Positivity for the virulence genes iha, hlyD, sat, iutA, fyuA, malX, ompT, and traT was associated with ST131 positivity (P < 0.05). Some ESBL-EC virulence genes associated with urinary tract infection (UTI) were revealed. Positivity for ST405 and the virulence genes iroN and iss were significantly associated with increased 30-day mortality (death within 30 days) on univariate analysis (P < 0.05). Independent risk factors of 30-day mortality in bacteremic patients with UTI included underlying chronic liver disease and malignancy. ST131 was borderline associated with 30-day mortality. Independent risk factors associated with 30-day mortality among bacteremic patients without UTI included comorbidities and iroN positivity.
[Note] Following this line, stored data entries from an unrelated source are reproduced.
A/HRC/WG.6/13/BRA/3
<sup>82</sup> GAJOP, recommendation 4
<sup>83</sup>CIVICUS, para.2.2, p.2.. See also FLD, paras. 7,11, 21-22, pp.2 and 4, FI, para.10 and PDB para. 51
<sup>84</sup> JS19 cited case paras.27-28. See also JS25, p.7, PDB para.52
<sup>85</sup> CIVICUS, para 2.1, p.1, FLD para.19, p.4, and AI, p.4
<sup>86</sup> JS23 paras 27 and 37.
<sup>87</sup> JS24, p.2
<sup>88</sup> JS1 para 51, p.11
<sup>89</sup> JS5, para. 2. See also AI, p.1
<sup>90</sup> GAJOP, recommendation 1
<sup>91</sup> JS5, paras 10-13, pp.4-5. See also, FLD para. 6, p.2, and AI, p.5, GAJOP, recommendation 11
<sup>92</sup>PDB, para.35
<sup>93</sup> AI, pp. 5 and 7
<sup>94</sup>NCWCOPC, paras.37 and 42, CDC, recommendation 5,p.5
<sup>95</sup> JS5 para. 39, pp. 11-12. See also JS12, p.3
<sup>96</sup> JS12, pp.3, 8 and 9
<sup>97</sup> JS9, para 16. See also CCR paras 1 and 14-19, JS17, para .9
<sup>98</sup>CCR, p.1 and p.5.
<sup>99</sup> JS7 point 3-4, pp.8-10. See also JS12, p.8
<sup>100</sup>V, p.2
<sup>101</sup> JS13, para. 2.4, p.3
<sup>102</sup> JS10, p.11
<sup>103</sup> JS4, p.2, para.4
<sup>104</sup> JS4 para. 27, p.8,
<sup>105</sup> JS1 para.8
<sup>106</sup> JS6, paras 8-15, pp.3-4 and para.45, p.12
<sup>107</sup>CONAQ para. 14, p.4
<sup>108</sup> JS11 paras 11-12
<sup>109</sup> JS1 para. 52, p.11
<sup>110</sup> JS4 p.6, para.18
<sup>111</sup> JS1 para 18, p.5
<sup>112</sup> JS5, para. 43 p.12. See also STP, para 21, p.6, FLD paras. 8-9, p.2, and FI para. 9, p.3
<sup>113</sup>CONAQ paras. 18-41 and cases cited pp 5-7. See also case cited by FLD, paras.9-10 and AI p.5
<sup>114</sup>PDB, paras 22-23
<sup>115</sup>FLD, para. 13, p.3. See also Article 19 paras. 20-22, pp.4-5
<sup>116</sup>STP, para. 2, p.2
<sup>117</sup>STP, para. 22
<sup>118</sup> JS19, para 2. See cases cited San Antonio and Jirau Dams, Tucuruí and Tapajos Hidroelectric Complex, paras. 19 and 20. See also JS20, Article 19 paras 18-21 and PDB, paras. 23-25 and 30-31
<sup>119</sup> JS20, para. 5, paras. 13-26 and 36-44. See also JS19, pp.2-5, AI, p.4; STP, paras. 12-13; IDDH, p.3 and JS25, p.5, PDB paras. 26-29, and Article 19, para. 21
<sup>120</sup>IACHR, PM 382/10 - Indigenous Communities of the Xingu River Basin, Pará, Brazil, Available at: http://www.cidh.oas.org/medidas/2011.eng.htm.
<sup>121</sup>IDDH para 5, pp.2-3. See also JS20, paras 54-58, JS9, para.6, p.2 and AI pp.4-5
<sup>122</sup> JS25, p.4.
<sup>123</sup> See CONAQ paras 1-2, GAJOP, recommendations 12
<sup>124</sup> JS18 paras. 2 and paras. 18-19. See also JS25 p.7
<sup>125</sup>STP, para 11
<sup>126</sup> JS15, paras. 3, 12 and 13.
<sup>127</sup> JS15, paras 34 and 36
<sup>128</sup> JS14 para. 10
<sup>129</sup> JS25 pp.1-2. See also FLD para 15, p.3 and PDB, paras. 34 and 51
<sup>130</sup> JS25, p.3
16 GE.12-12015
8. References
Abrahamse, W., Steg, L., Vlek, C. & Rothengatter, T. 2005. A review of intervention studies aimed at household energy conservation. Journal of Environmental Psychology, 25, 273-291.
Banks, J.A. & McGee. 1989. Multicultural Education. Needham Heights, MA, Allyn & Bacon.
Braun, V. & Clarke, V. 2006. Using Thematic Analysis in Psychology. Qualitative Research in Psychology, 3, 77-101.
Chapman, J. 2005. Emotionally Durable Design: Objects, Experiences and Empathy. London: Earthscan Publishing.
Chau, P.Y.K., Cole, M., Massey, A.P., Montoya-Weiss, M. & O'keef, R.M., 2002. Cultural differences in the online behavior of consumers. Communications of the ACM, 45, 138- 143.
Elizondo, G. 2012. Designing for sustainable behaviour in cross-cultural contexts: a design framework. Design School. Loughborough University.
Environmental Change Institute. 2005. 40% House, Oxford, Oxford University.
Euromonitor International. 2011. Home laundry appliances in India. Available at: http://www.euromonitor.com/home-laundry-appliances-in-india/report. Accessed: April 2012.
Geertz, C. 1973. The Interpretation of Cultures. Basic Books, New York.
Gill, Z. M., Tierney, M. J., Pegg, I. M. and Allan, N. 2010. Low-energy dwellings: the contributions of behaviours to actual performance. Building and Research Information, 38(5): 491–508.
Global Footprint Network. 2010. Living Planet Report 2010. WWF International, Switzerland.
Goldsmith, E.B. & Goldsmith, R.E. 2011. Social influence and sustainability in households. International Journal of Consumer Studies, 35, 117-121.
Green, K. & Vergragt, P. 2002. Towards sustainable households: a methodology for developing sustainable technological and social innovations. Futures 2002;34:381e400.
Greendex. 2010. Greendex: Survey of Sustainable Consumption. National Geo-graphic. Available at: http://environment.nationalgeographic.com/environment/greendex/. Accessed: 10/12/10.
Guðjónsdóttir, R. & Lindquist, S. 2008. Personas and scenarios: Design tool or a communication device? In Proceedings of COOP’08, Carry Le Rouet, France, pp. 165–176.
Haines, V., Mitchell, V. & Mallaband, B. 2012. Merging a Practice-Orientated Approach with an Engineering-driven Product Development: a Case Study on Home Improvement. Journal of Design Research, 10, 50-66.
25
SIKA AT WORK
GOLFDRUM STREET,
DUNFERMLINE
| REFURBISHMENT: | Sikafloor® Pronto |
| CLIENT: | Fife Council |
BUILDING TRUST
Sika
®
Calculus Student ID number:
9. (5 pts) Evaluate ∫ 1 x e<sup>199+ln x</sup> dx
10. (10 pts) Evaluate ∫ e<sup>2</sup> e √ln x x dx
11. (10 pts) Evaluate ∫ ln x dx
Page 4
In bacteremic patients with UTI, and the ST131 clone was borderline associated with mortality. Positivity for the virulence gene iroN may be linked to mortality in bacteremic patients without UTI.
肠外致病性大肠杆菌(ExPEC)菌株是引起大多数大肠杆菌感染的主要原因。ExPEC 具有许多肠外毒力因子(VF),这些因子参与感染的发病机制。然而,在 VF 与死亡率的相关性中,合并症或感染综合征的影响仍不确定。
本研究旨在探讨产超广谱β-内酰胺酶的大肠杆菌(ESBL-EC)的特定序列型(ST)和 VF 是否与血流感染患者的不同结局相关。在 6 年期间,共招募了来自台湾南部的 121 名成人 ESBL-EC 血流感染患者。收集了人口统计学数据,包括感染综合征、基础疾病和结局。通过 PCR 分析分离株中的毒力因子,并进行多位点序列分型分析。
iha、hlyD、sat、iutA、fyuA、malX、ompT 和 traT 毒力基因的阳性与 ST131 阳性相关(P<0.05)。揭示了一些与尿路感染(UTI)相关的 ESBL-EC 毒力基因。ST405 和 iroN 和 iss 毒力基因的阳性与单变量分析中的 30 天死亡率(30 天内死亡)显著相关(P<0.05)。UTI 菌血症患者的 30 天死亡率的独立危险因素包括基础慢性肝病和恶性肿瘤。ST131 与 30 天死亡率呈边缘相关。无 UTI 菌血症患者的 30 天死亡率的独立危险因素包括合并症和 iroN 阳性。
在 UTI 的菌血症患者中,ST131 克隆与死亡率呈边缘相关。iroN 毒力基因的阳性可能与无 UTI 的菌血症患者的死亡率相关。